Star City. Secret Soviet city once home to Russian cosmonauts and space training facilities.

 Russia's Star City is so named not because it is home to movie stars or pop stars, but to cosmonauts, the heroes of the Soviet and Russian space programs.

 Today Star City is a sort of space explorer's utopia, where cosmonauts of the past and present have lived with their families since Yuri Gagarin became the first human to visit space in 1961. 

 Formerly a secret Air Force facility, Star City was highly guarded even by Soviet standards. Not listed on any Soviet-era maps, the closed urban-type settlement is hidden in the woods some twenty miles northeast of Moscow. 

 As the Soviet space program developed, the need for a cosmonaut training center became evident and so Star City was born. And with the arrival of prospective cosmonauts and their families, the military facility became a legitimate city, at least by rural standards. 

 A post office, movie theater, railway station, and a couple of schools are all within the confines of Star City. The site even captured the imagination of sophisticated city-dwellers with rumors of its impressive selection of shops. 

 In the 1990s, however, the curtain of secrecy over Star City was lifted and the site was opened to the public. For the first time, visitors could catch a glimpse of the tank where cosmonauts practice their space walks under water, or the gigantic centrifuge where the soon-to-be spacemen are swung around at dizzying speeds, experiencing forces eight times the force of gravity in the process. 

  Cosmonauts training in Star City's centrifuge are whipped around at accelerations up to 8g.


  At Star City's Hydro Lab, an entire mock spacecraft is submerged in a tank filled with water, the density of which helps to recreate the feeling of weightlessness for cosmonauts.  


 Today, a handful of companies offer special tours of the facility and visitors can even jump into a mock-up space suit, hop in the centrifuge, or board a "zero-gravity" flight that simulates weightlessness through a parabolic trajectory.

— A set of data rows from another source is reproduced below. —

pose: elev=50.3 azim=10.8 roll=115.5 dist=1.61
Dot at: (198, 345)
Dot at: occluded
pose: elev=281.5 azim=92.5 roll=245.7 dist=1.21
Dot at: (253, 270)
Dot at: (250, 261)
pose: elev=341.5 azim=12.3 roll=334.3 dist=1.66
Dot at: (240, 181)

But for those who prefer to keep their feet on the ground, Star City also offers more down-to-earth activities. 


 In fact, the cosmonaut simulation experience does not even require you to leave your seat at the planetarium, where you can learn to navigate using thousands of stars as your reference. Meanwhile, the museum of space travel and exploration has an impressive collection of vintage spacesuits, capsules charred from reentering the atmosphere, and a replica of Gagarin's office, which holds a book that is routinely signed by every crew before launch. 


 And if you're fortunate enough to visit on the Fourth of July, you might experience Star City's celebration at the homes built for NASA personnel in the 1990s. Just look for the American-style tract houses among the sea of Khrushchev-era concrete buildings.